I am a software quality assurance engineer and manager for Statistica. I love math, programming, and problem isolation & solving. Any opinions expressed are my own and not necessarily that of my employer.

Monday, December 15, 2008

Important things

I've been in a rather sad mood today. The weather has been icy and cold. My car was in the shop and I'll have to take it back in next week to get it fixed once they isolate a leak with some dye they put in today. I came home to find my dog Cricket with her leg tied up around her leash about 100 times. She couldn't get back to her little house so she was in the cold wind all day. We had to tie her up because the electric meter is getting read sometime this week and we were scolded to have her tied up when that is scheduled. We can't leave her inside because her bowels and bladder are too weak to last all day. But we are going to leave her inside tomorrow - screw the potential pile of crap. Watched a PBS show on chimps which had some good parts, but quite a bit about how the chimps were living for many years in horribly tight quarters. One was eating an ice cream cone very gingerly, like a polite person would do, not stuffing it in his mouth whole like you would expect an animal to do. After the show was over, there was a slide that said that that chimp had died 2 weeks after filming the show. Bummer.

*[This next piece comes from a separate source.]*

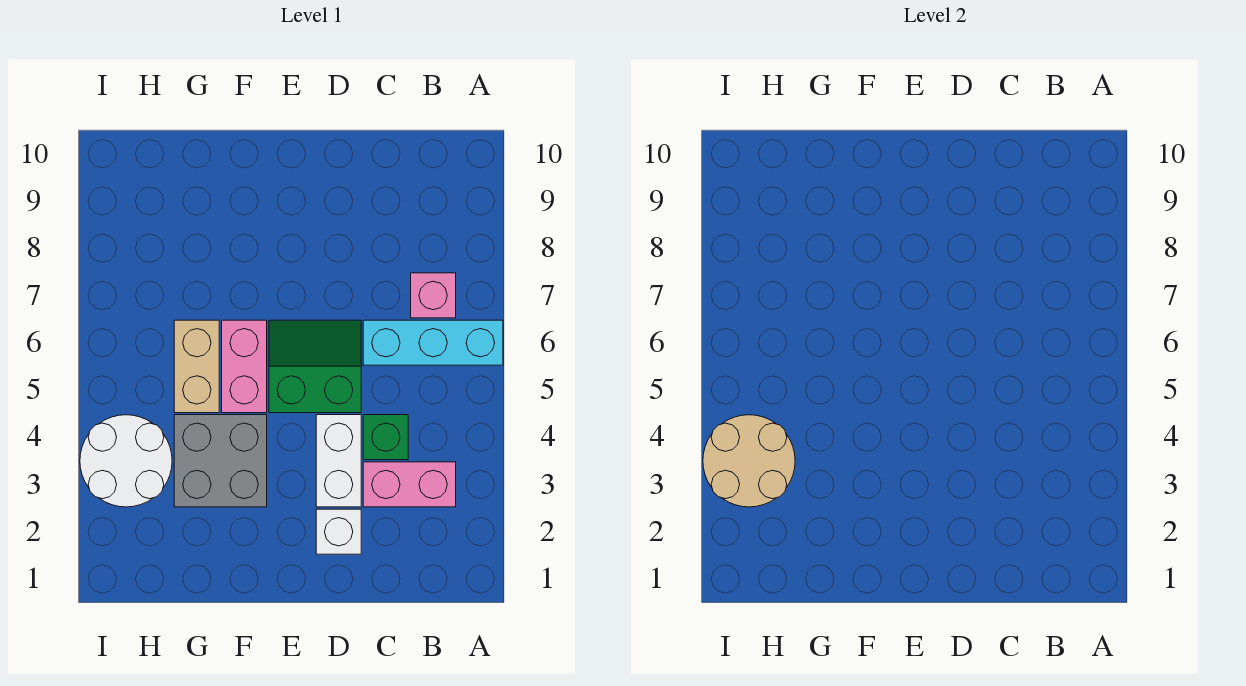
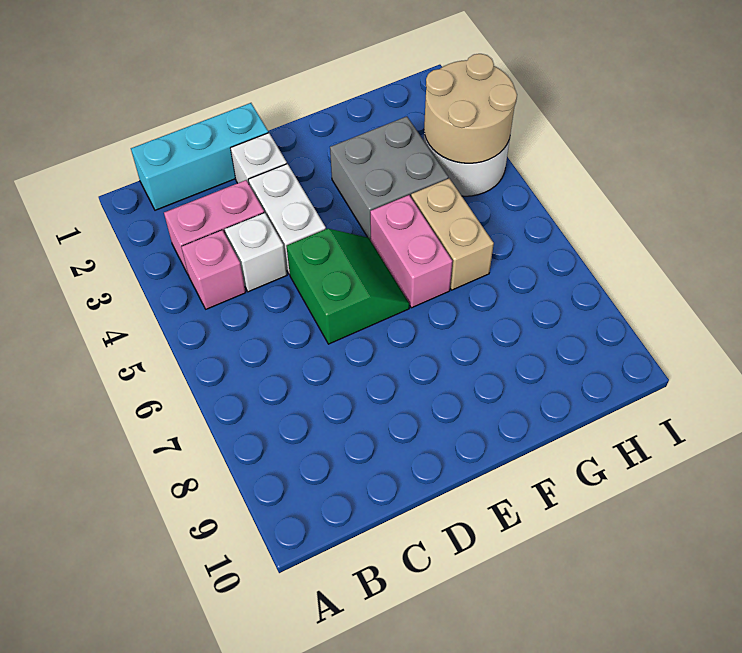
cyan 1x3 brick [363,320,503,365] -> cyan 1x3 brick moved to [131,103,268,210]
pink 1x1 brick [411,273,456,318] -> pink 1x1 brick moved to [181,230,246,309]
green 1x1 brick [363,415,408,460] -> white 1x1 brick [225,213,287,292]
green 2x2 slope [269,320,361,413] -> green 2x2 slope turned to [286,229,410,344]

Some of my sadness was finding out that someone with the name Amanda S. Knowlton was killed by a hit and run driver last week in Buffalo, NY, leaving 2 small kids. One was nine months old, just like Emerson. I found out about it from people finding my blog by searching for the string "Who will take care of Amanda Knowlton's kids?" which was a bit jarring. I thought it would take me to an ad for life insurance or something when I searched for the same thing. Nope. Sad story. Of course it put me in an "I'm going to die someday. I don't want to die. I like my life too much. But I'm probably going to die soon anyway" kind of mood the rest of the day.

I do like my life. My family is wonderful and I enjoy how I spend my time. I like how my house has laughter and crying and barking and Christmas lights.